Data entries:
────

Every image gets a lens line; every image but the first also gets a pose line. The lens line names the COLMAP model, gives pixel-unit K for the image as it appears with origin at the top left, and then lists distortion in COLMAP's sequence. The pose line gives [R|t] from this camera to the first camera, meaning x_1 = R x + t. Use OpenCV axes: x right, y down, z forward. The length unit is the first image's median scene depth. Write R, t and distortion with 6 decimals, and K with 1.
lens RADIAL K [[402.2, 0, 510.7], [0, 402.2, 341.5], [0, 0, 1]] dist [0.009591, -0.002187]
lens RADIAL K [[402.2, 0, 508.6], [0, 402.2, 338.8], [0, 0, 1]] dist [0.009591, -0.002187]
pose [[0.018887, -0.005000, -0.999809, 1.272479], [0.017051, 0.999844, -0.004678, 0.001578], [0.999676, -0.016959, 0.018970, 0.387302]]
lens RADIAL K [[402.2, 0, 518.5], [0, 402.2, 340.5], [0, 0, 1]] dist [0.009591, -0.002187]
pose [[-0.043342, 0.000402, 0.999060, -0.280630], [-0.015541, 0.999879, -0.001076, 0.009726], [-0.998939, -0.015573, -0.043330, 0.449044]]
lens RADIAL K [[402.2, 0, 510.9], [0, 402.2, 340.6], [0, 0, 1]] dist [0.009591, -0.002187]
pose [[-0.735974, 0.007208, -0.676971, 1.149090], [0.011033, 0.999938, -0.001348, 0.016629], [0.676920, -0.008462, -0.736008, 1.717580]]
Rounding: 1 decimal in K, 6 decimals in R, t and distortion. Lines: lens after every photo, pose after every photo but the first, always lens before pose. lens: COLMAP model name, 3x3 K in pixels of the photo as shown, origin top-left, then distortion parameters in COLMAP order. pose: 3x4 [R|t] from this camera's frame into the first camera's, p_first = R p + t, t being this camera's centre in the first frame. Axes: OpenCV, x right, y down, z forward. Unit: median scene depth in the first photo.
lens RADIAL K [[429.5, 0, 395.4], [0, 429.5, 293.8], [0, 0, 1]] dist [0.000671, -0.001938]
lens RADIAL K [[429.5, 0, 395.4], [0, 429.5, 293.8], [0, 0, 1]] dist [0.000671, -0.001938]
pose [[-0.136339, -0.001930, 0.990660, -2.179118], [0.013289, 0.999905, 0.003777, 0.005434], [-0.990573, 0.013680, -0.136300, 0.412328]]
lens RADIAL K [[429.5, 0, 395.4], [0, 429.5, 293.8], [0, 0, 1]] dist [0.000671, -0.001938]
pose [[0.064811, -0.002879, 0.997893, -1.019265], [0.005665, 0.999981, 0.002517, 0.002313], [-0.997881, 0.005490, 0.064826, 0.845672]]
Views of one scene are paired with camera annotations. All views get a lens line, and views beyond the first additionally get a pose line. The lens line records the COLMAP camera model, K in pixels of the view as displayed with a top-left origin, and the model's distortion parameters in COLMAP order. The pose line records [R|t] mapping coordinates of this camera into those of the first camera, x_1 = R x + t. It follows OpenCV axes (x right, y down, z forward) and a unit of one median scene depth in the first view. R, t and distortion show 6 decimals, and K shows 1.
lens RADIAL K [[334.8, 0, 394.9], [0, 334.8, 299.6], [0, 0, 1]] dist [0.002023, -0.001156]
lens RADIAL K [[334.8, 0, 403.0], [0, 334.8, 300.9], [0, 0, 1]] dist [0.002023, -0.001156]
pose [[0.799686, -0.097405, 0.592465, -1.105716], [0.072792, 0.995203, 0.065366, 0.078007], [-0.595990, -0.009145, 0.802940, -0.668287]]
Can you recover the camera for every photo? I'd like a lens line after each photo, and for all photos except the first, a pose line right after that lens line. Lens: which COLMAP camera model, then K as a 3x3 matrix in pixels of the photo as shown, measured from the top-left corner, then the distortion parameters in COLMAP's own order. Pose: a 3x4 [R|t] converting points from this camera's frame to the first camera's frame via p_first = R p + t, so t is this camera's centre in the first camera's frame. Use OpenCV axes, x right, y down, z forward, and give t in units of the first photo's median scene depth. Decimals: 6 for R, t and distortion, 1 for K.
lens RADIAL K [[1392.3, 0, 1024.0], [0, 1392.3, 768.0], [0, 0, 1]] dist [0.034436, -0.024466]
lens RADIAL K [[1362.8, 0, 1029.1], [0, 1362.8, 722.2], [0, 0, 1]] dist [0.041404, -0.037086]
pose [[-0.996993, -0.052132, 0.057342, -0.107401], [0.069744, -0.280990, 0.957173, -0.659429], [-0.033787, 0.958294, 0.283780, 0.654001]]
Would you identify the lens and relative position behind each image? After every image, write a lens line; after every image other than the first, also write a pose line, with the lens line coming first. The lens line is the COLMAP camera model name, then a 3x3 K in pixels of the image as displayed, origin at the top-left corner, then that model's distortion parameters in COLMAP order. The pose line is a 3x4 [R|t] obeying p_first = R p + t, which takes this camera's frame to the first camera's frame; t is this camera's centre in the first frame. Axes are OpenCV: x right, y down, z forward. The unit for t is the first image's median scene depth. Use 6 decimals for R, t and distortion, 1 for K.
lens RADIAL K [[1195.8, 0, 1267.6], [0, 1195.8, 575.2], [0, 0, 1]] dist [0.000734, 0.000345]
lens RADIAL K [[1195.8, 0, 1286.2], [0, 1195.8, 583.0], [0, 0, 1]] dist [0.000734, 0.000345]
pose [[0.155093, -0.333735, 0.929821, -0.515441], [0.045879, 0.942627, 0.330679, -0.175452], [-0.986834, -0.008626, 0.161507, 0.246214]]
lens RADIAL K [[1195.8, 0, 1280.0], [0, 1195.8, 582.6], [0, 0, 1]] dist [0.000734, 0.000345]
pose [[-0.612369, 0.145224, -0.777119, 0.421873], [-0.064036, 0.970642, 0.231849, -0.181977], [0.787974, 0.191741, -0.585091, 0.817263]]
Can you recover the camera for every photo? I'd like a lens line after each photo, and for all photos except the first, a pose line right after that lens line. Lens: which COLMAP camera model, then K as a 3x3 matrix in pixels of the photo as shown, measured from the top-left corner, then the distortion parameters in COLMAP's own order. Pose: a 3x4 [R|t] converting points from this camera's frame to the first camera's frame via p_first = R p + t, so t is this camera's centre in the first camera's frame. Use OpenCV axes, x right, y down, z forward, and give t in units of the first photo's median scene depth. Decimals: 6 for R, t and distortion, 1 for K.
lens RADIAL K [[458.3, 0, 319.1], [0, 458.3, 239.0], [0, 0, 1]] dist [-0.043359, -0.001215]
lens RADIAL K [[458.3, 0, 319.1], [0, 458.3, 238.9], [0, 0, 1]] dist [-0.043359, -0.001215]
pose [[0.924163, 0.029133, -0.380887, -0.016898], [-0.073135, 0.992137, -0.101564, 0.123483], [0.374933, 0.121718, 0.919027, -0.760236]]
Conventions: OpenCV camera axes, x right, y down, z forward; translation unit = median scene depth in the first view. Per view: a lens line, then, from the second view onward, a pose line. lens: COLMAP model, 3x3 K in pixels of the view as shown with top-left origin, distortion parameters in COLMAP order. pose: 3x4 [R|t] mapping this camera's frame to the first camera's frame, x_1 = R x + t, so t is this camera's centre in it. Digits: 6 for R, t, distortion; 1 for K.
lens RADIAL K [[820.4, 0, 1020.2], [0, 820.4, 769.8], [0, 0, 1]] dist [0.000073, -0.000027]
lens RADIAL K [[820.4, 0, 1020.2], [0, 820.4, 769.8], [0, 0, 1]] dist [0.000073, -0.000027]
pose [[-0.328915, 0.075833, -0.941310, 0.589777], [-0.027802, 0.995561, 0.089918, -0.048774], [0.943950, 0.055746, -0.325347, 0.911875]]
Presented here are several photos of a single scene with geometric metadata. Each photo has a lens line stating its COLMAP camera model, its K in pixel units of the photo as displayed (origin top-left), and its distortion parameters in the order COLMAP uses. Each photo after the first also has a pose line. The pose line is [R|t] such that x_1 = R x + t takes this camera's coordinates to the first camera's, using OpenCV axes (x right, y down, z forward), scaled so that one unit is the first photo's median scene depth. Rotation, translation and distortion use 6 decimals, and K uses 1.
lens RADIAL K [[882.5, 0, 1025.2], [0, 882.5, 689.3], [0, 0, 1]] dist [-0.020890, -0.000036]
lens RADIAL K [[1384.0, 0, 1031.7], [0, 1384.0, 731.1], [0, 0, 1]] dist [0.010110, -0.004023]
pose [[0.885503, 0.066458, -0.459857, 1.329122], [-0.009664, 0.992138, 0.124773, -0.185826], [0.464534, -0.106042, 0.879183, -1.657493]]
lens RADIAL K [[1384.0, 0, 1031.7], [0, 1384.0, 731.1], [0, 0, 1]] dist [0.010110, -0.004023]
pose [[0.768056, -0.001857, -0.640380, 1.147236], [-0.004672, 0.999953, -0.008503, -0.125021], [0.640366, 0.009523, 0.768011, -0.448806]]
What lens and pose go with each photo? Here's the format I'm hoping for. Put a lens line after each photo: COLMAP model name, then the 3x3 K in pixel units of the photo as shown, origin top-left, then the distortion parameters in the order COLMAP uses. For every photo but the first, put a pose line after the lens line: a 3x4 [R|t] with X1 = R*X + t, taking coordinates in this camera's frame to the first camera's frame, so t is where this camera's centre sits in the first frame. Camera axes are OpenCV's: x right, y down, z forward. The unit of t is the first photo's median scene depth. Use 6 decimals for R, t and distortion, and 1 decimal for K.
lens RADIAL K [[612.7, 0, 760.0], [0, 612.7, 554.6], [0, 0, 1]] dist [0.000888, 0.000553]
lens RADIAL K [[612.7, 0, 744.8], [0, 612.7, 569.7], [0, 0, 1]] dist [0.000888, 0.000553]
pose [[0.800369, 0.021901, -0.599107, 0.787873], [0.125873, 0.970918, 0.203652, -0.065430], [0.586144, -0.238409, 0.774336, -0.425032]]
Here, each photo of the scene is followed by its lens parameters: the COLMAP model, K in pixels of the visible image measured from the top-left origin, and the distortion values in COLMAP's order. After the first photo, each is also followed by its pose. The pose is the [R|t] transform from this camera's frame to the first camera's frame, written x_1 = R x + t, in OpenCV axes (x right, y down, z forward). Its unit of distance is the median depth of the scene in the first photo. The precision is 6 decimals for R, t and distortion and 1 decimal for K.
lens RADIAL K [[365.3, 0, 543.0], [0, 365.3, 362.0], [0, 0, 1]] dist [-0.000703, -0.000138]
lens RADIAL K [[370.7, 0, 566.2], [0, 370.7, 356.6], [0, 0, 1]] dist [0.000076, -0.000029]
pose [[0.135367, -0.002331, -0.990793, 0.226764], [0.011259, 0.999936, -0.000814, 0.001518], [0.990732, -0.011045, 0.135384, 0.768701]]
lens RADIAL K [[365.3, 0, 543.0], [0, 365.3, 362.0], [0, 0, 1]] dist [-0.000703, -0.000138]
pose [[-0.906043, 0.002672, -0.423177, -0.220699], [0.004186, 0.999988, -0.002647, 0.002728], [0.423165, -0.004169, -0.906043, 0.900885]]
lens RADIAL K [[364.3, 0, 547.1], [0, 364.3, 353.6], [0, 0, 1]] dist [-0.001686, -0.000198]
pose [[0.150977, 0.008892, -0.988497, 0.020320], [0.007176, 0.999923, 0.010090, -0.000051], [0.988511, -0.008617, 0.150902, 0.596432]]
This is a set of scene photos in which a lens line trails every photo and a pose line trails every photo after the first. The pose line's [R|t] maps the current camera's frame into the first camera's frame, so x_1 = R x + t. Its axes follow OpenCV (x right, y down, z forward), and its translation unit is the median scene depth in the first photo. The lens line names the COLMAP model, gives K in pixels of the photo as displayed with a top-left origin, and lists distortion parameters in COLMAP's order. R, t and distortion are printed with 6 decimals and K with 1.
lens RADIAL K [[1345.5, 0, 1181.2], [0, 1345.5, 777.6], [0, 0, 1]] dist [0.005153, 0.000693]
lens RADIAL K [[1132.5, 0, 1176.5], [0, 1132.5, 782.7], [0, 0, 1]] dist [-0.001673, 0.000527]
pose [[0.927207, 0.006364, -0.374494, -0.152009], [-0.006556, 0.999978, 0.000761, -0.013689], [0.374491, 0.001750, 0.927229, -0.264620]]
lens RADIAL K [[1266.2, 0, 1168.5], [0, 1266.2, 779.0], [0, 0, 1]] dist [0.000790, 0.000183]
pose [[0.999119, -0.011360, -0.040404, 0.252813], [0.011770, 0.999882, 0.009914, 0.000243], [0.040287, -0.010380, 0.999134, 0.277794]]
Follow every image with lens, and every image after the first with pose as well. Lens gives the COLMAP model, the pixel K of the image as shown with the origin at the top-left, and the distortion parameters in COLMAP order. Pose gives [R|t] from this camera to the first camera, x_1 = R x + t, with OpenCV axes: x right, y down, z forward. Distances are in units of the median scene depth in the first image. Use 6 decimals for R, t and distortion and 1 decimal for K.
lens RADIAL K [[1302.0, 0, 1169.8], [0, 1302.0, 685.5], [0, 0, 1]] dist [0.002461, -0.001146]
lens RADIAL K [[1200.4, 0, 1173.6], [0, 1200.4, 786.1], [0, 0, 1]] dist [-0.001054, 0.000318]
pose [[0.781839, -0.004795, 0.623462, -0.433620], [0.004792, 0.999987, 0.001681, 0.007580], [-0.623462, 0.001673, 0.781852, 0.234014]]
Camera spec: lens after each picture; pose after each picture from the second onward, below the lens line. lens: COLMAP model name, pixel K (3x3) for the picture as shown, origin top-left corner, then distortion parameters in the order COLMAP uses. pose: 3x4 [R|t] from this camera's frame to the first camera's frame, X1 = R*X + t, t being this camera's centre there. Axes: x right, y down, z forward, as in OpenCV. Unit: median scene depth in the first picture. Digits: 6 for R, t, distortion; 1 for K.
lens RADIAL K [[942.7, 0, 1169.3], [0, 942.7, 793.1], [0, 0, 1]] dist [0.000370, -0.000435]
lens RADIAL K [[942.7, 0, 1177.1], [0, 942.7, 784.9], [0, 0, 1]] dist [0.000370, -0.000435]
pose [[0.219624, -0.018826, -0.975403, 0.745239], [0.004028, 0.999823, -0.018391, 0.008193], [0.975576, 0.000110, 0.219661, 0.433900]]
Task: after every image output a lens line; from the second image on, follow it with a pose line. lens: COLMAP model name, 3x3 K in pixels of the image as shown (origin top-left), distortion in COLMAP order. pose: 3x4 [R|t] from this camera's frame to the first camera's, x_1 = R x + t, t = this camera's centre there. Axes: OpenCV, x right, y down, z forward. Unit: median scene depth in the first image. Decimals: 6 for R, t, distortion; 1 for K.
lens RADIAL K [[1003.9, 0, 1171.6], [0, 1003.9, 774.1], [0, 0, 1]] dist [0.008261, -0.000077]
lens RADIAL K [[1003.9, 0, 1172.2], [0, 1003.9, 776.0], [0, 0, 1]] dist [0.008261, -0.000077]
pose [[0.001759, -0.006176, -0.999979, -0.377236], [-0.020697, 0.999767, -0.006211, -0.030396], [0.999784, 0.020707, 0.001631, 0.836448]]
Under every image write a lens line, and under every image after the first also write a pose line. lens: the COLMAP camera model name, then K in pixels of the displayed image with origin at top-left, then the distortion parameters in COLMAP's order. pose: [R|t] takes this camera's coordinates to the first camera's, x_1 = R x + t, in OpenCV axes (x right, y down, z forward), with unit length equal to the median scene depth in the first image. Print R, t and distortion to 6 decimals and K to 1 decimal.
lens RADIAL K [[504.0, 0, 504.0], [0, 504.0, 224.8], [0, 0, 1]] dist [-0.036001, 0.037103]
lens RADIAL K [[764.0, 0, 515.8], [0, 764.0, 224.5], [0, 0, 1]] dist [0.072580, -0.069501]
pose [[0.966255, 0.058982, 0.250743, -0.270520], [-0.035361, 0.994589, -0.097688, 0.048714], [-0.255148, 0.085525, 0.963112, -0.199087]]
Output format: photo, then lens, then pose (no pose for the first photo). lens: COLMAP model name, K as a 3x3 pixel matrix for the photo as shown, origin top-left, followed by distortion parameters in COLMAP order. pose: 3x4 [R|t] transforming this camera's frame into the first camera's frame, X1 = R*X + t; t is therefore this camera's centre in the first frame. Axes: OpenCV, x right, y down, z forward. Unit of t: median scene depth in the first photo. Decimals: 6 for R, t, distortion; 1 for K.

────

## Aim of the task
Copy out the entries above word for word, starting at the line that contains "Conventions: OpenCV camera" and ending after the line that contains "0.055746, -0.325347, 0.911875]]".

## Expected output
Conventions: OpenCV camera axes, x right, y down, z forward; translation unit = median scene depth in the first view. Per view: a lens line, then, from the second view onward, a pose line. lens: COLMAP model, 3x3 K in pixels of the view as shown with top-left origin, distortion parameters in COLMAP order. pose: 3x4 [R|t] mapping this camera's frame to the first camera's frame, x_1 = R x + t, so t is this camera's centre in it. Digits: 6 for R, t, distortion; 1 for K.
lens RADIAL K [[820.4, 0, 1020.2], [0, 820.4, 769.8], [0, 0, 1]] dist [0.000073, -0.000027]
lens RADIAL K [[820.4, 0, 1020.2], [0, 820.4, 769.8], [0, 0, 1]] dist [0.000073, -0.000027]
pose [[-0.328915, 0.075833, -0.941310, 0.589777], [-0.027802, 0.995561, 0.089918, -0.048774], [0.943950, 0.055746, -0.325347, 0.911875]]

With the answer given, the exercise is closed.